提示文:
でも、映画に時間が掛かることは、鈴木さんはよくご存じでらっしゃるでしょう(笑)。

鈴木:
ぼくらも、『風立ちぬ』っていうのをやったときは、だいたい5年ぐらいかかったんで。
スタジオジブリっていうのはね、ぼくひとりしかプロデューサーがいなかったから、大変だったんですよ。
でも、そんなことは、今日はどうでも良いんで(笑)。

――監督はいかがですか、先ほどの鈴木さんの感想を聞かれて。

鈴木:
ぼく、共感するんですよ、あの主人公に。常に。

スパイク:
共感していただけるというのが、すごく嬉しいです。
ジブリ作品もそうですけれど、マジカルなことが起きるこういうストーリーでも、そのキャラクターにとって、起きていることがリアルでなければいけないと思うんですね。それが、やはり共感を呼ぶし。
そのためには、作り手である我々が、まず共感して、思いやりを持って、エンパシーを持って作らなければ、そうはならないと思うのです。
我々が夢想する夢を映像化しているわけですけど、それを如何に、観客にリアルに伝えられるか。それが、ひとつのチャレンジだし、楽しいところですよね。

鈴木:
ぼくね、どうしてああいう主人公を選んで映画をお作りになるのか、そこがいちばん質問してみたかったの。

スパイク:
もしかしたら、自分自身が、そういったタイプのキャラクターに共感するからかもしれません。
なにか、自分も世を模索しながら生きていますし、人生がどんどん変わっていくなかで、いろいろ悩んだりもするわけで。人生はミステリでもあるし。自分もそうだから、というところはあるかもしれません。

鈴木:
あの主人公たちを見てるとね、今回の『her』も同じことを感じるんだけど、この社会っていうものから、ちょっと置き去りにされてる? そんなポジションにいるような感じがして。

作業指示 1:
エントリーの各行を、空行を除いて番号付きリストに書き直しなさい。画像は解答に含めないこと。
エントリーは提示文とは何の関係もありません。

課題データ:
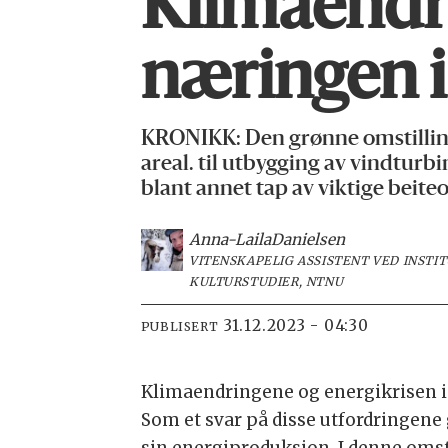
Klimaendri
næringen i 
KRONIKK: Den grønne omstilling
areal. til utbygging av vindturb
blant annet tap av viktige beit
Anna-Laila
Danielsen
VITENSKAPELIG ASSISTENT VED INSTI
KULTURSTUDIER, NTNU
31.12.2023 - 04:30
PUBLISERT
Klimaendringene og energikrisen i
Som et svar på disse utfordringen
sin energiproduksjon. I denne oms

作業指示 2:
映画『her』をめぐる鈴木さんとスパイク監督の対談について、最後の文の後に続く部分を書き継ぎなさい。

解答 1:
1. Klimaendri
2. næringen i 
3. KRONIKK: Den grønne omstilling
4. areal. til utbygging av vindturb
5. blant annet tap av viktige beit
6. Anna-Laila
7. Danielsen
8. VITENSKAPELIG ASSISTENT VED INSTI
9. KULTURSTUDIER, NTNU
10. 31.12.2023 - 04:30
11. PUBLISERT
12. Klimaendringene og energikrisen i
13. Som et svar på disse utfordringen
14. sin energiproduksjon. I denne oms

解答 2:
そういう人が、大きな出来事に出会って、世界が変わる? そこが、凄い好きなんですよね。

スパイク:
同感です。それ以上、もう言葉を足す必要がないように思うんですけど、ジブリ作品ともちょっと似ているかなと思うんですけど。例えば、『千と千尋』なんかも、普通の女の子が、全然違う世界に紛れこんで、いつもと違う力を発揮しなければいけなくなる。なにか、似ていると思うんですけど、如何でしょうか?

鈴木:
確かに、言われてみると、そうかなって(笑)。
でもね、その爆発のさせ方が、一種の狂気がある? あれも面白いんですよね。

スパイク:
どこまでやれるかっていうのは、面白いなっていつも思ってます。今回も、サマンサが、セオドアを離れていくんじゃないか不安になって、代理セックスを頼むところがあるんですけど、ちょうど脚本を書いていたときに、すごく興奮して書いていたのを覚えています。ちょっとやりすぎかもしれないぐらい、飛躍しているかもしれないけれど、キャラクターにとってはリアルであれば成立するわけで。撮影しているときも、みんなが居心地の悪い空気になってですね、すごく面白かったのを覚えています。
で、観客の方も、どうもあのシーンぐらいから、だんだん狂気というものが滲んでくるのか、爆発するのか、ちょっと居心地悪そうになさっているのを感じますね。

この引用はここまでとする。